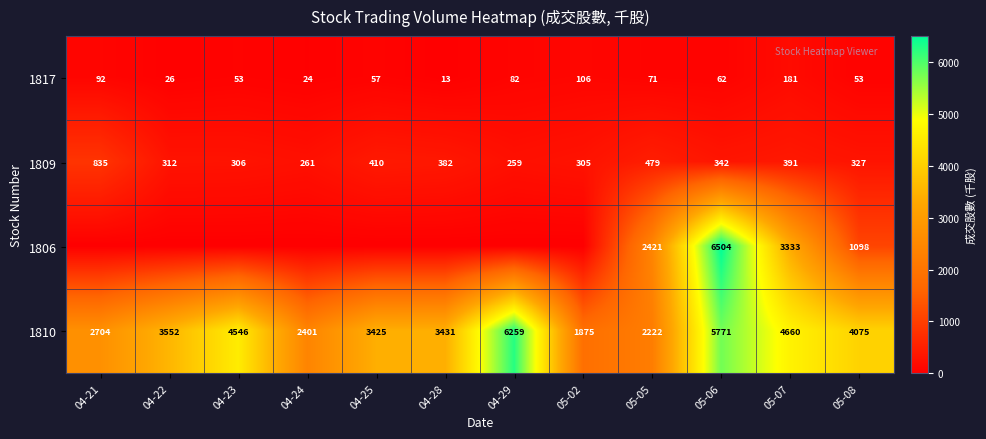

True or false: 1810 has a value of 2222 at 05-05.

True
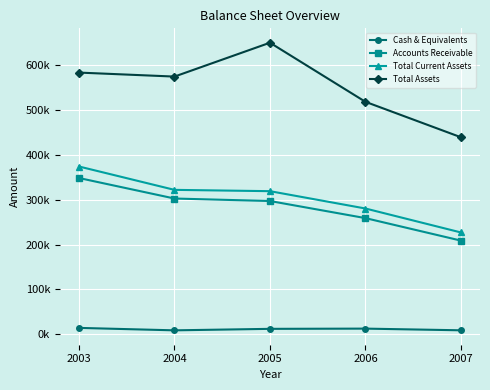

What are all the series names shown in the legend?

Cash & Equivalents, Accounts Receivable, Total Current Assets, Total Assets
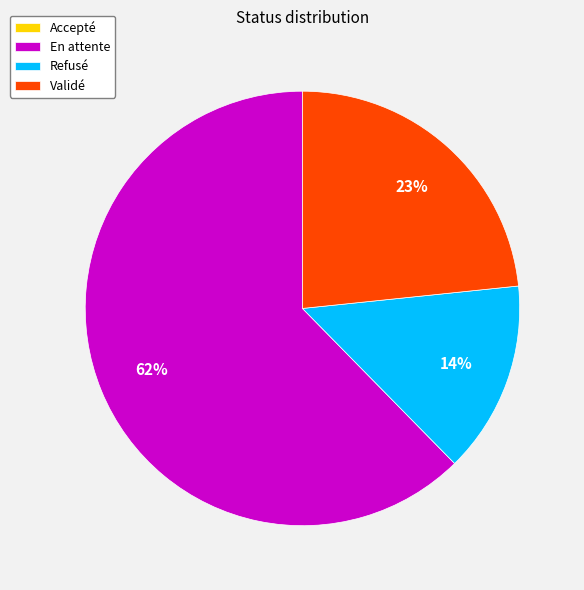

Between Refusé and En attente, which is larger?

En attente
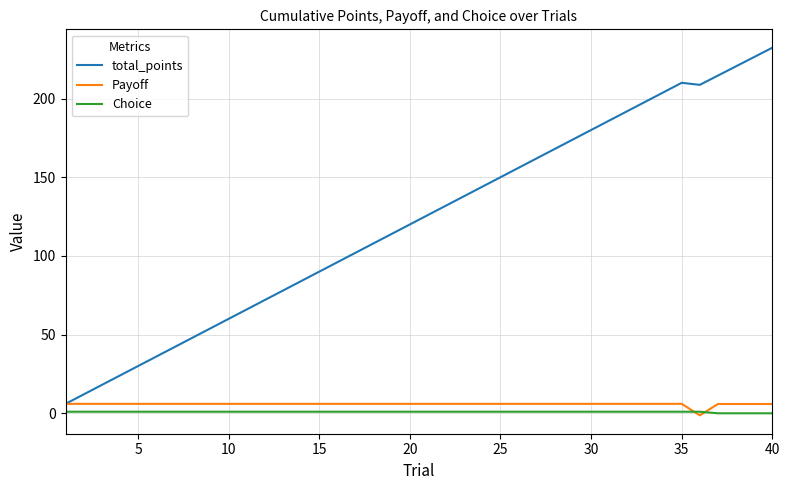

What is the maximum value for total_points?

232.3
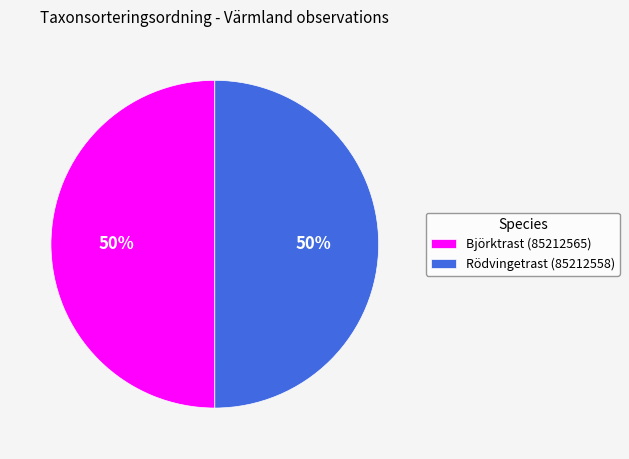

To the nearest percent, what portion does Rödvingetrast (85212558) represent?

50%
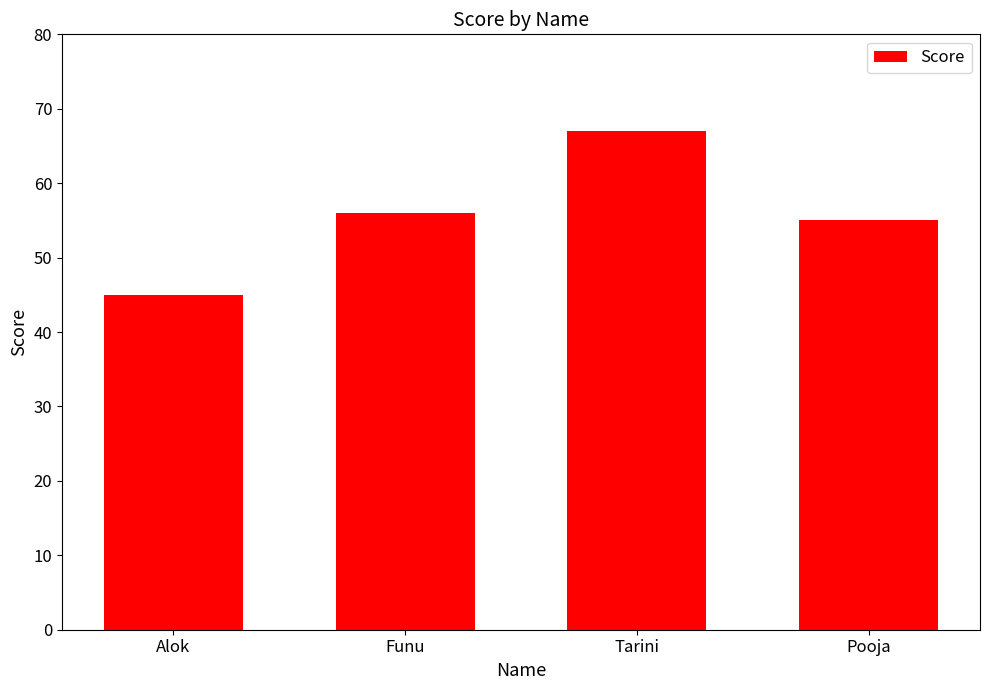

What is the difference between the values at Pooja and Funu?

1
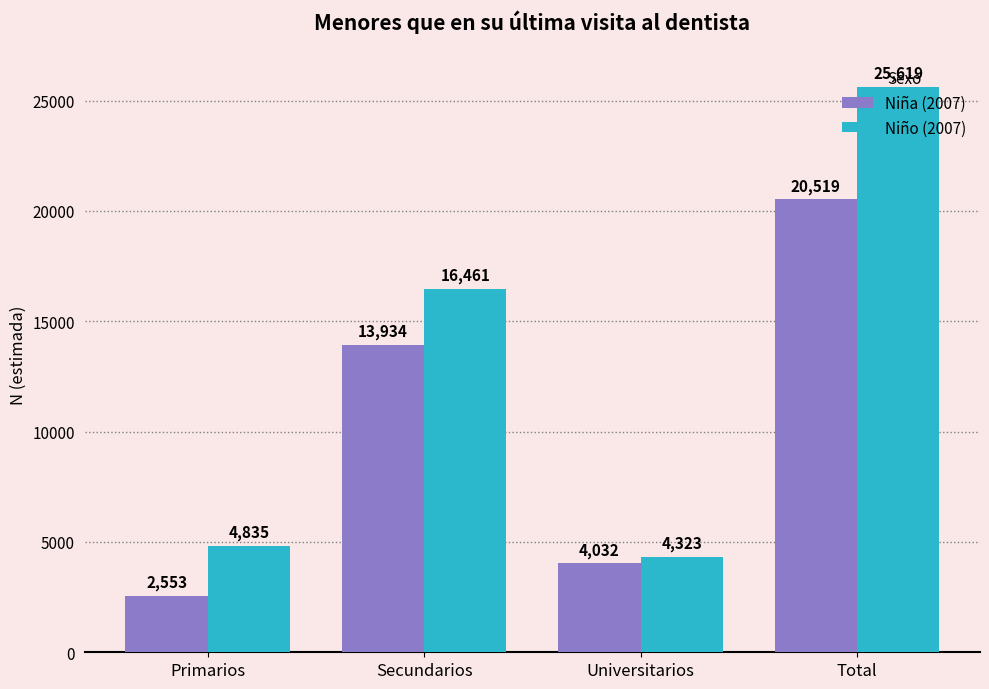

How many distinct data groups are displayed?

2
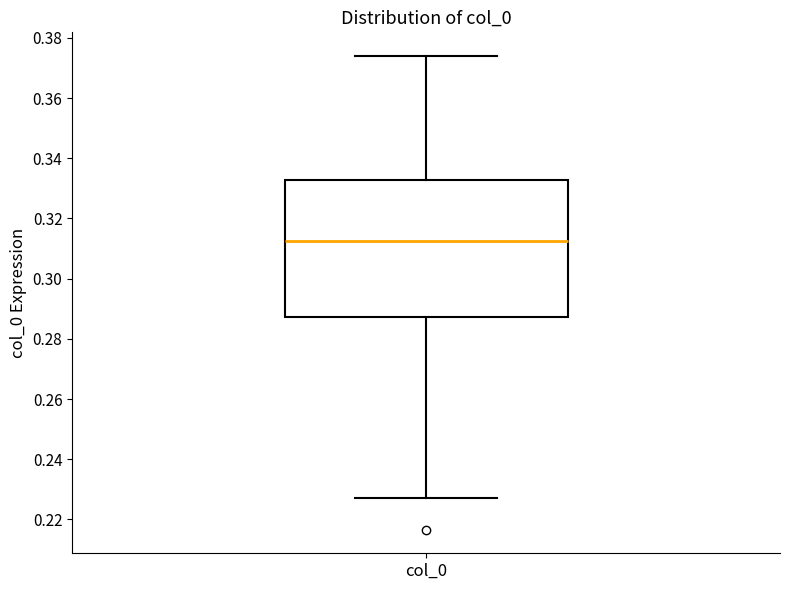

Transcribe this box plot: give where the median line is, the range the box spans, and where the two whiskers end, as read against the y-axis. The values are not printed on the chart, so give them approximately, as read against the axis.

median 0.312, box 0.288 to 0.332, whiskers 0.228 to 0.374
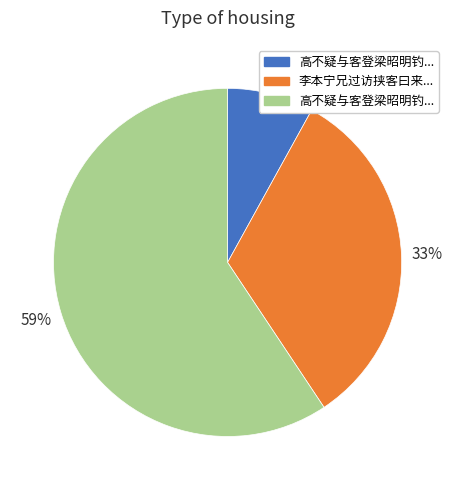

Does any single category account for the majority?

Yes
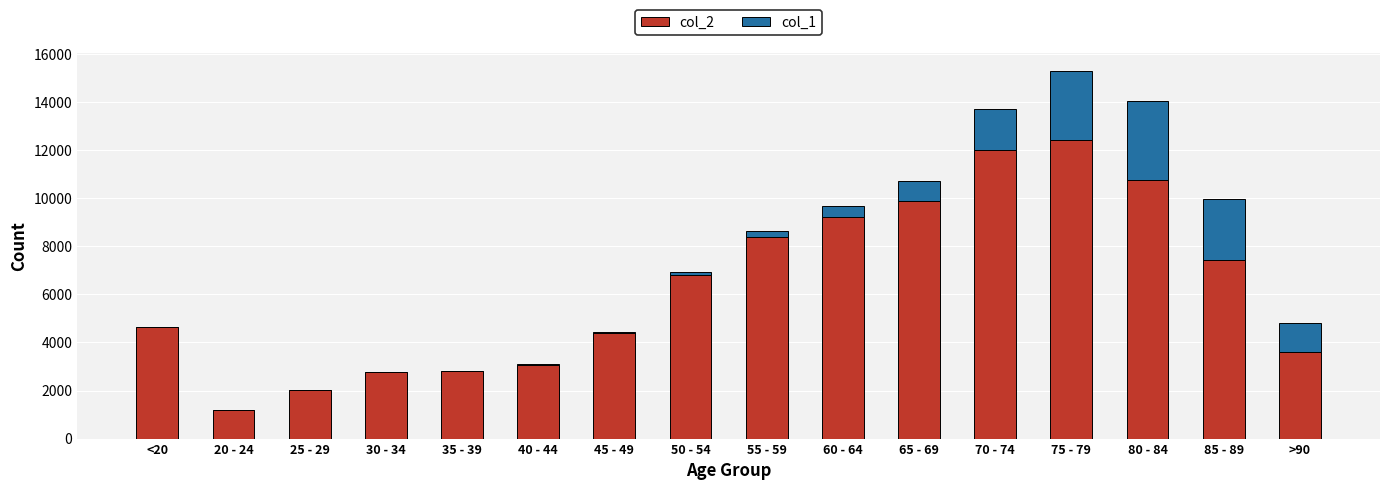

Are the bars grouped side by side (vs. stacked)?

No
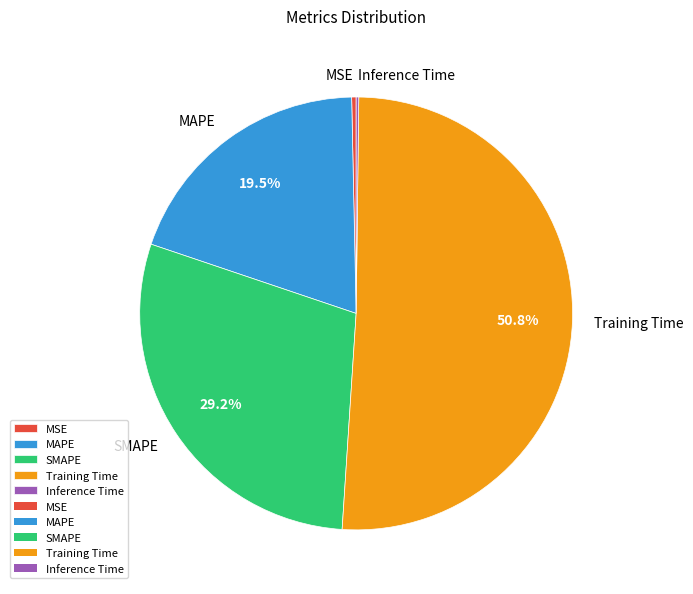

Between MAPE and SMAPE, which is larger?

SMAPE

★ ★ ★ ★ ★

_WORK REQUEST_. Return every line of the listing above word for word, from top to bottom. Leave the pictures out of your answer.

_YOUR RESPONSE_.
True or false: 1810 has a value of 2222 at 05-05.

True

What are all the series names shown in the legend?

Cash & Equivalents, Accounts Receivable, Total Current Assets, Total Assets

Between Refusé and En attente, which is larger?

En attente

What is the maximum value for total_points?

232.3

To the nearest percent, what portion does Rödvingetrast (85212558) represent?

50%

What is the difference between the values at Pooja and Funu?

1

How many distinct data groups are displayed?

2

Transcribe this box plot: give where the median line is, the range the box spans, and where the two whiskers end, as read against the y-axis. The values are not printed on the chart, so give them approximately, as read against the axis.

median 0.312, box 0.288 to 0.332, whiskers 0.228 to 0.374

Does any single category account for the majority?

Yes

Are the bars grouped side by side (vs. stacked)?

No

Between MAPE and SMAPE, which is larger?

SMAPE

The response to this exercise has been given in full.